Fig. 8.. Effects of 4-methylumbelliferyl-β-d-xylopyranoside and sodium chlorate on PCM expansion.

(A) WT chondrocytes were treated with 4-methylumbelliferyl-β-d-xylopyranoside (4MUX), sodium chlorate (SC), or a combination of 4MUX and SC for 4 days. (B) Treatment with 4MUX and SC inhibits PCM expansion on day 4. Blue: DAPI. Red: Col VI. Green: Actin.

Fig. 9.. The effects of dynamic compression (1 hour/day, 1 Hz) on PCM deposition of WT, Itgb1^−/−, and Acan^cmd/cmd chondrocytes.

(A) Cell compression device actuated by pressurized air. The amount of compression was modulated by the diameter (D) of air chambers. (B) Cell compression device generated compressive strain (ε, 4 to 22%) as a function of the diameter of air chambers. (C) Chondrocytes were 3D-cultured in alginate hydrogels and assembled on the device on day 0. The samples were dynamically compressed at 1 Hz for 1 hour on days 1 to 3 and collected on day 4. (D) Photos of PCM deposition of WT, Itgb1^−/−, and Acan^cmd/cmd chondrocytes as a function of the magnitudes of compression. Blue: DAPI. Red: Col VI. Green: Actin. (E) The d of chondrocytes as a function of ε. The effects of compression on d were negligible on Acan^cmd/cmd chondrocytes as compared to noncompressed samples. n: The number of chondrocytes. Star: Mean values. Diamond: Each data point. Top and bottom lines of the box: SD. Middle line of the box: Median value. *P < 0.05.

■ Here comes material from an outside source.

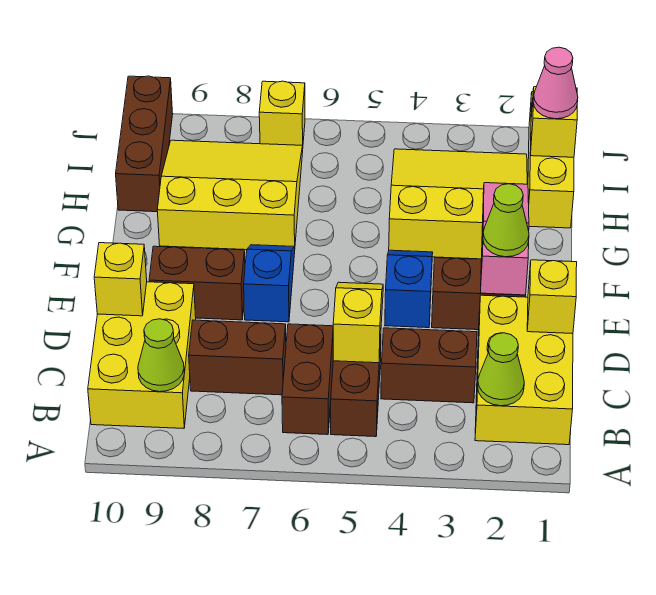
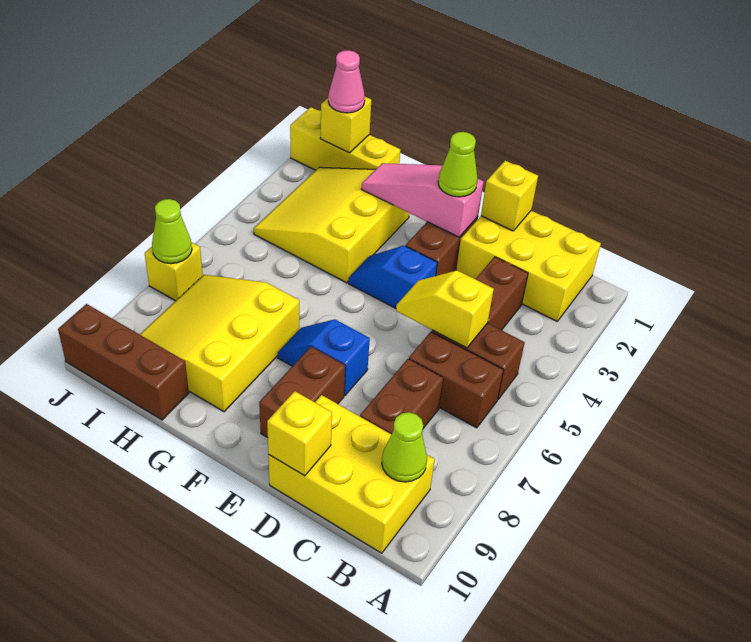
lime cone B2 level 2 -> lime cone J7 level 2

Fig. 10.. Three-stage process governing the development of the PCM of chondrocytes.

The initial stage involves the export of collagen VI to the cell surface, followed by the assembly of collagen VI into a structured layer. Notably, high–molecular weight HA at the cell surface plays a crucial role in this assembly. The final stage encompasses the expansion of the collagen VI layer, facilitated by aggrecan. This expansion results in the formation of a gap between the cell membrane and the collagen VI shell, likely filled with HA-aggrecan complexes. Created with BioRender.com.